Il 13 giugno 1999 gli svizzeri respinsero in votazione popolare la legge federale sull’assicurazione per la maternità, con il 61 per cento di “no” ed il 39 per cento di “sì”. In precedenza, altre due proposte in tal senso furono bocciate nel 1987 con il 71,3 per cento di “no” e nel 1984 con l’84,2 per cento di voti contrari. Ora, un progetto di assicurazione maternità affronterà per la quarta volta il giudizio popolare, il prossimo 26 settembre. E, a giudicare anche solo dall’andamento decrescente dei “no” espressi nel corso delle precedenti votazioni, si direbbe che questa sia la volta buona. Anche perché quest’ultimo tentativo è partito dalla proposta fatta da un consigliere nazionale radicale, il bernese Pierre Triponez, appartenente cioè proprio al partito che aveva maggiormente combattuto le soluzioni legislative precedenti.
Ma nonostante le apparenze, l’esito del voto è tutt’altro che scontato, sebbene questo testo ora in votazione sia molto meno “invasivo” rispetto a quelli respinti nelle tre votazioni precedenti. Questa volta non si chiede un aumento dell’Iva, non si estendono le prestazioni anche alle donne che non lavorano, non si crea una nuova assicurazione sociale ma si utilizza la legge sulle indennirà di perdita di guadagno (Lipg), cioè un’assicurazione speciale già esistente. Tuttavia, l’Udc ha promosso il referendum contro la modifica approvata il 3 ottobre 2003 della Lipg, che ne estende le prestazioni anche ai casi di maternità.
Certo, rispetto al 1999 i sostenitori dell’indennità perdita di guadagno per le puerpere questa volta sono molto più numerosi. Oltre alla sinistra ed ai democristiani, c’è il Prd (ma non all’unanimità: 229 delegati favorevoli e 25 contrari) ed una parte dell’Unione svizzera arti e mestieri (Usam), il cui direttore, Peter Hasler, ancora in aprile dichiarava a “laRegione Ticino”: «Con un sondaggio abbiamo potuto constatare che settori economici e parti della nostra associazione sono fortemente favorevoli, altri fortemente contrari».

▸ **LE TUE ISTRUZIONI**: Trascrivi fedelmente dal testo sull'assicurazione maternità il passo che si apre con le parole contenenti "Il 13 giugno" e si chiude con "soluzioni legislative precedenti.".

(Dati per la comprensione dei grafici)

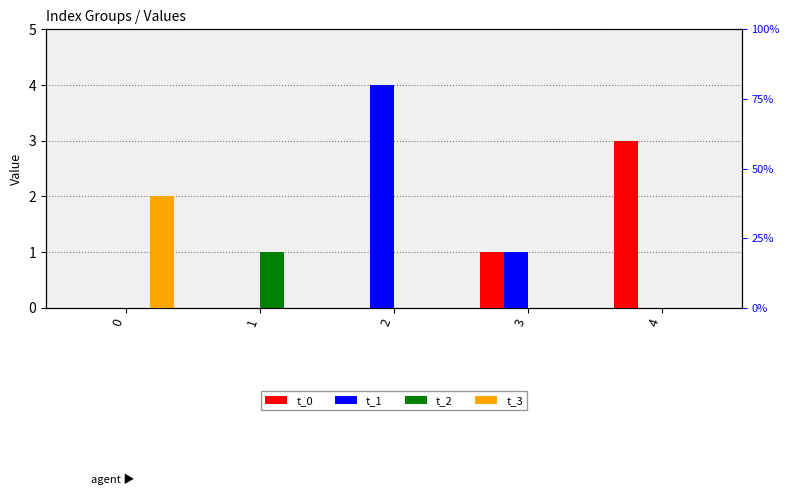

What is the difference between the maximum and minimum values in the t_3 series?

2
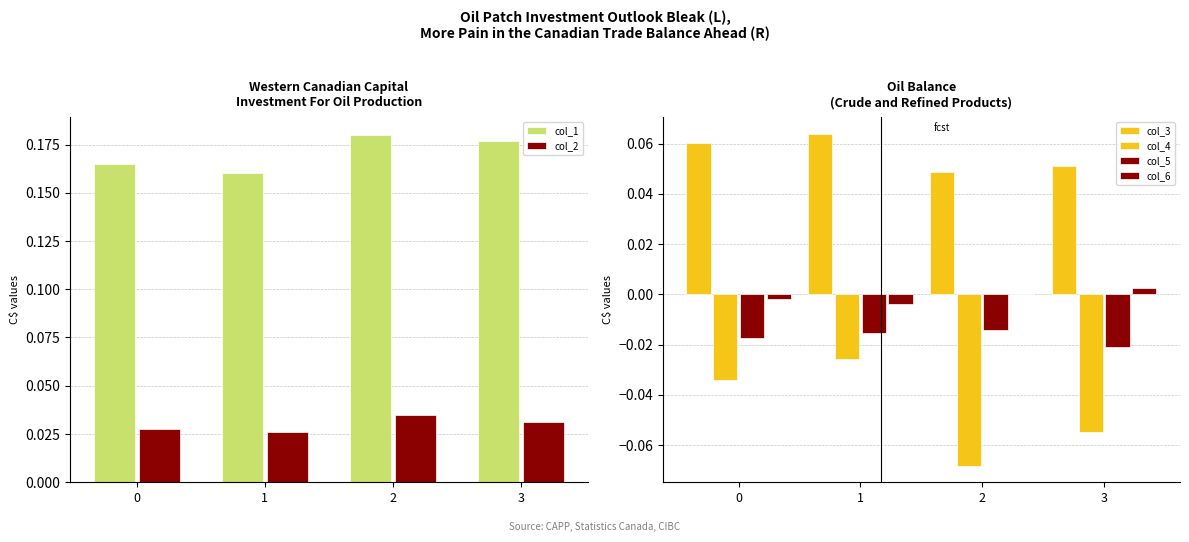

How many bars are there in each group?

6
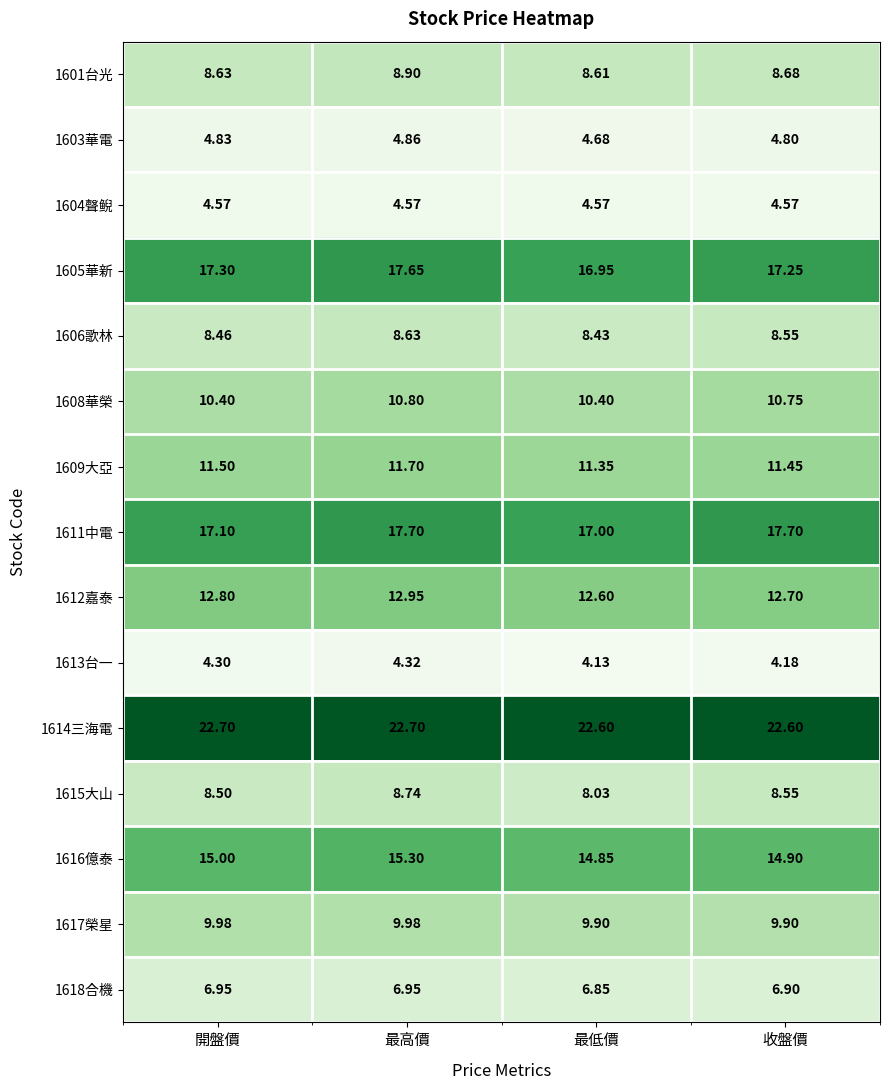

At which category is the sum across all series the highest?

最高價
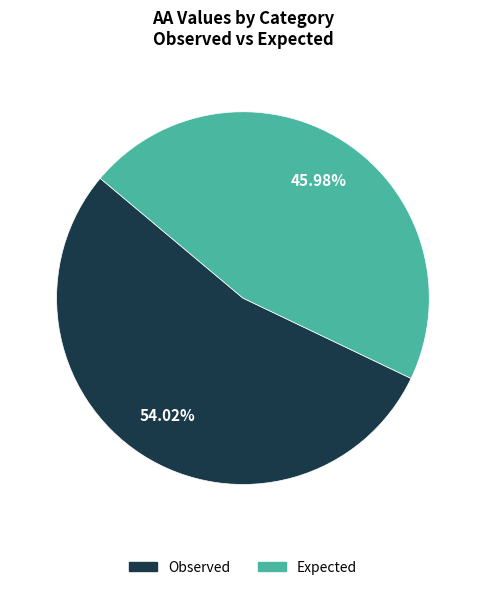

What percentage is the Observed slice, to the nearest percent?

54%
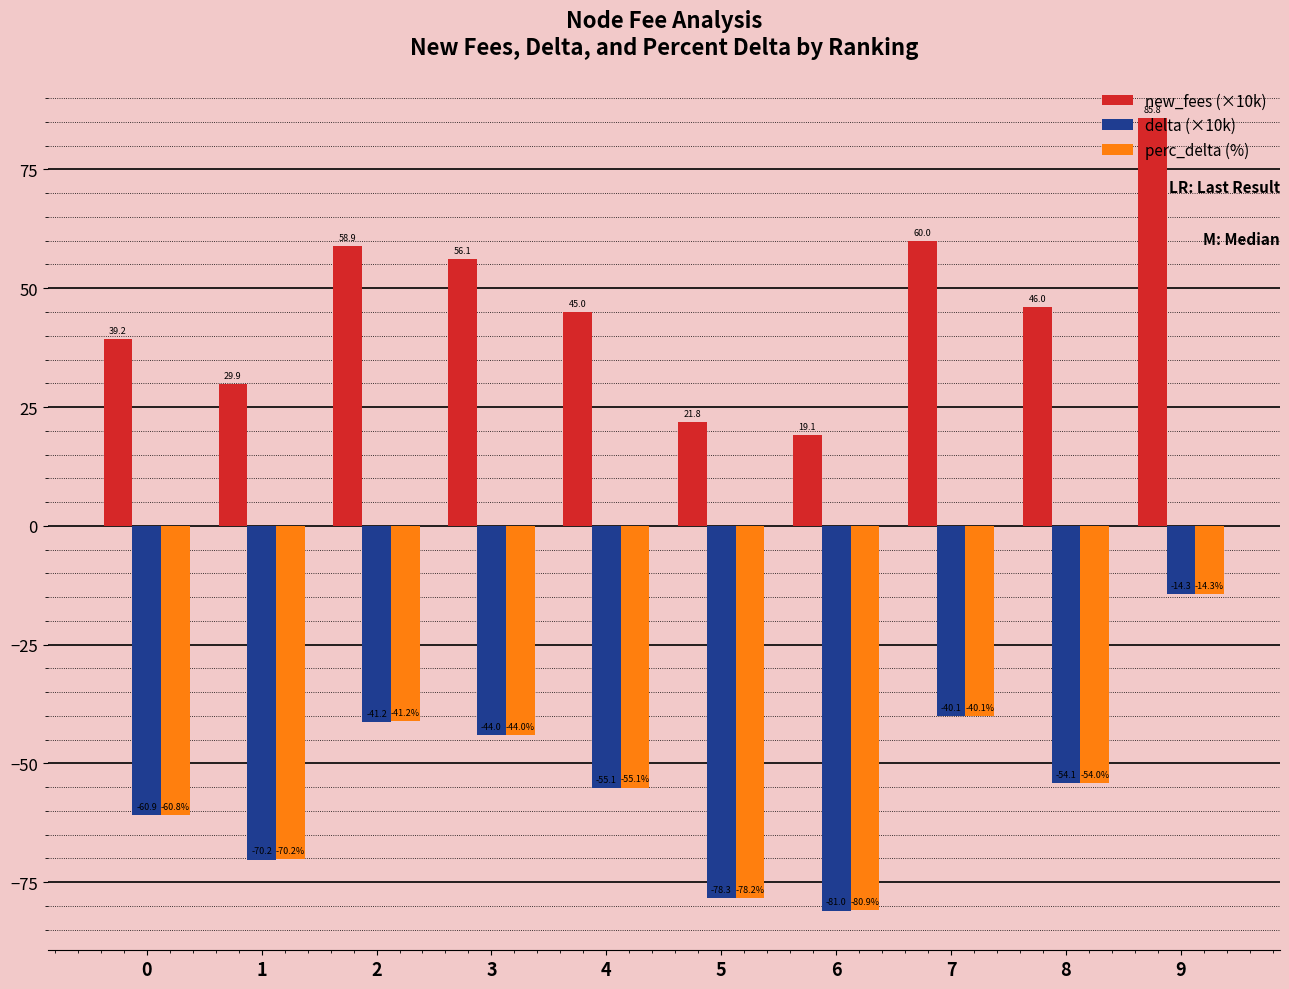

Which series has the largest total across all categories?

new_fees (×10k)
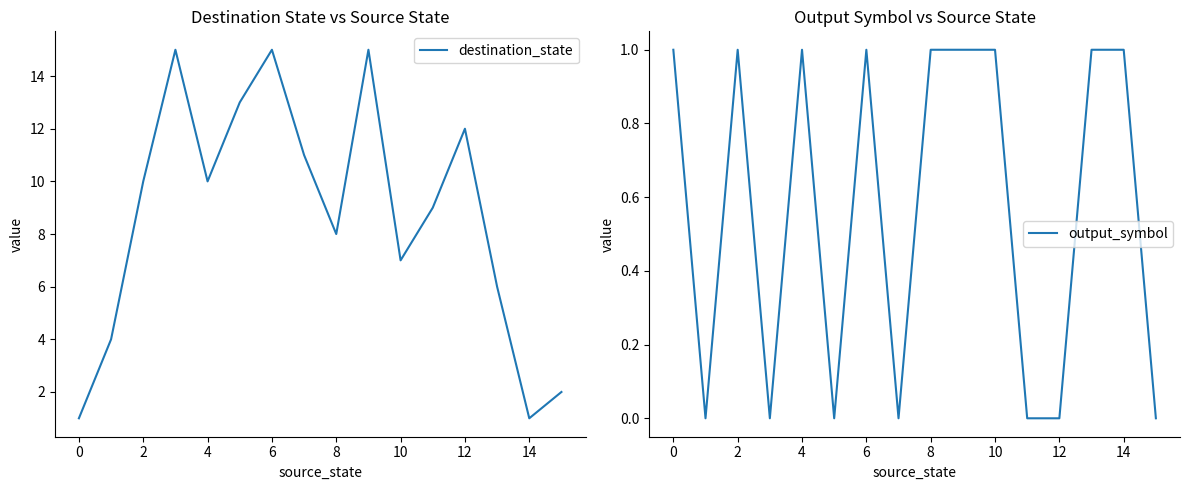

How many values in output_symbol are above zero?

9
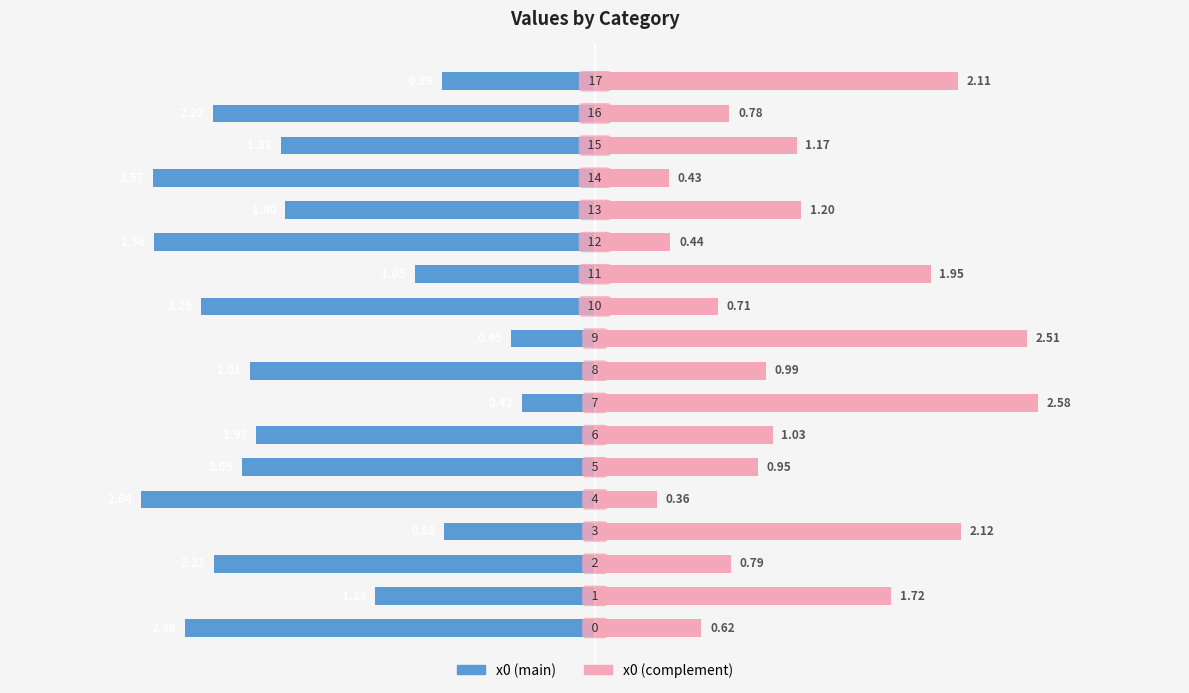

What is the label of the 7th bar from the left?

2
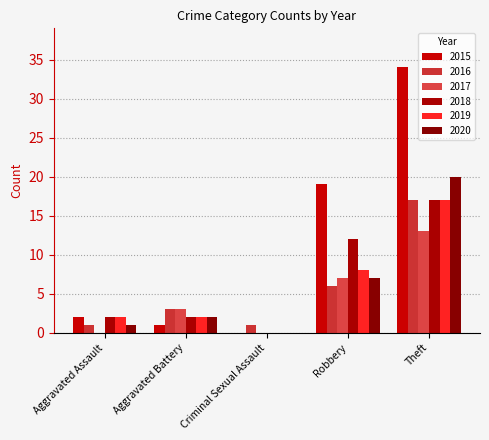

Between Aggravated Assault and Robbery, which series saw the biggest shift?

2015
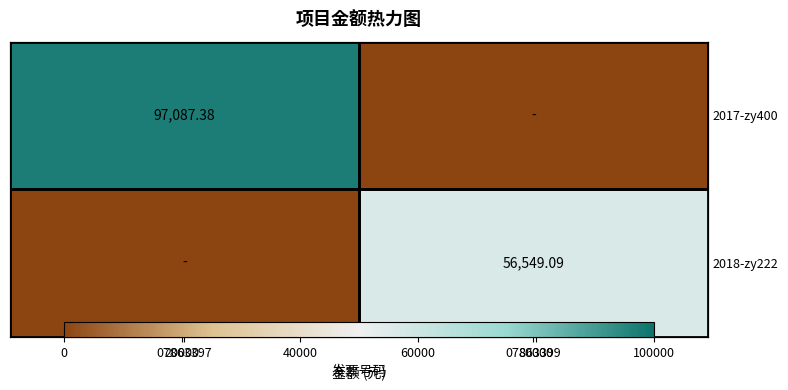

The value of 2017-zy400 at 07863399 is 0.0. True or false?

True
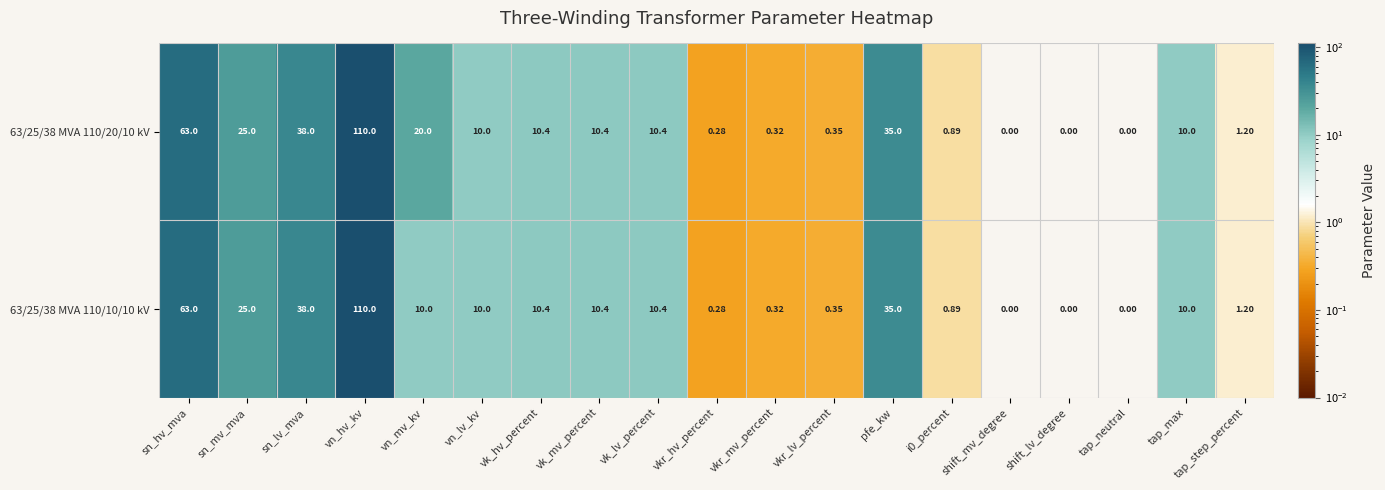

Which label corresponds to the largest value in the chart?

vn_hv_kv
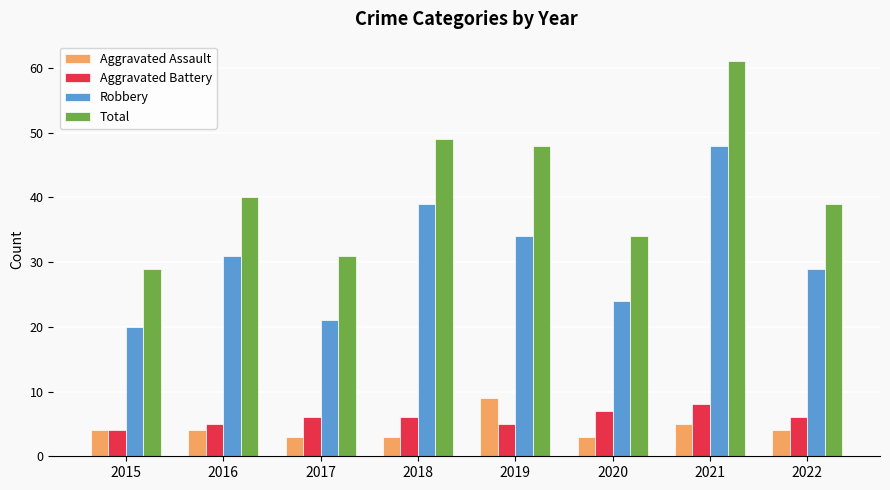

At which category is the sum across all series the highest?

2021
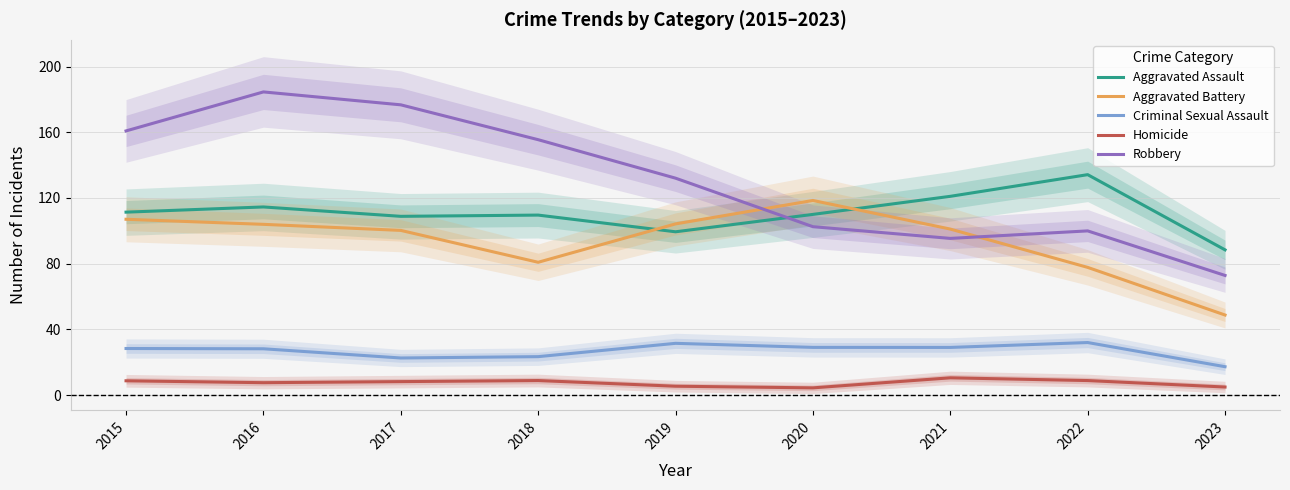

What is the sum of the Robbery values at 2020 and 2015?

263.3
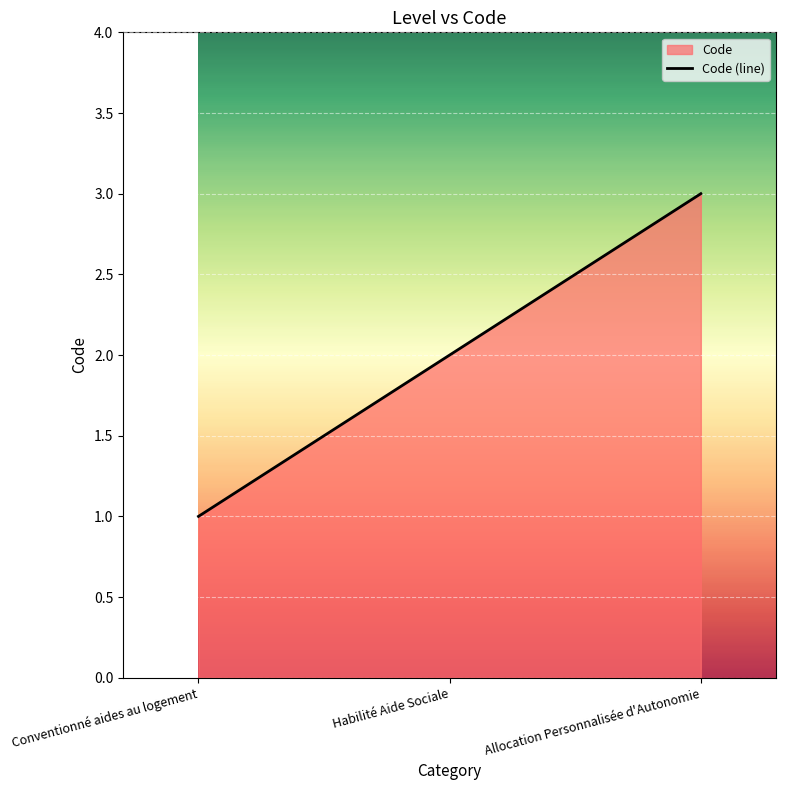

Reading left to right, extract all data points from this chart.

Conventionné aides au logement=1	Habilité Aide Sociale=2	Allocation Personnalisée d'Autonomie=3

▸ **RISPOSTA AL COMPITO**:
Il 13 giugno 1999 gli svizzeri respinsero in votazione popolare la legge federale sull’assicurazione per la maternità, con il 61 per cento di “no” ed il 39 per cento di “sì”. In precedenza, altre due proposte in tal senso furono bocciate nel 1987 con il 71,3 per cento di “no” e nel 1984 con l’84,2 per cento di voti contrari. Ora, un progetto di assicurazione maternità affronterà per la quarta volta il giudizio popolare, il prossimo 26 settembre. E, a giudicare anche solo dall’andamento decrescente dei “no” espressi nel corso delle precedenti votazioni, si direbbe che questa sia la volta buona. Anche perché quest’ultimo tentativo è partito dalla proposta fatta da un consigliere nazionale radicale, il bernese Pierre Triponez, appartenente cioè proprio al partito che aveva maggiormente combattuto le soluzioni legislative precedenti.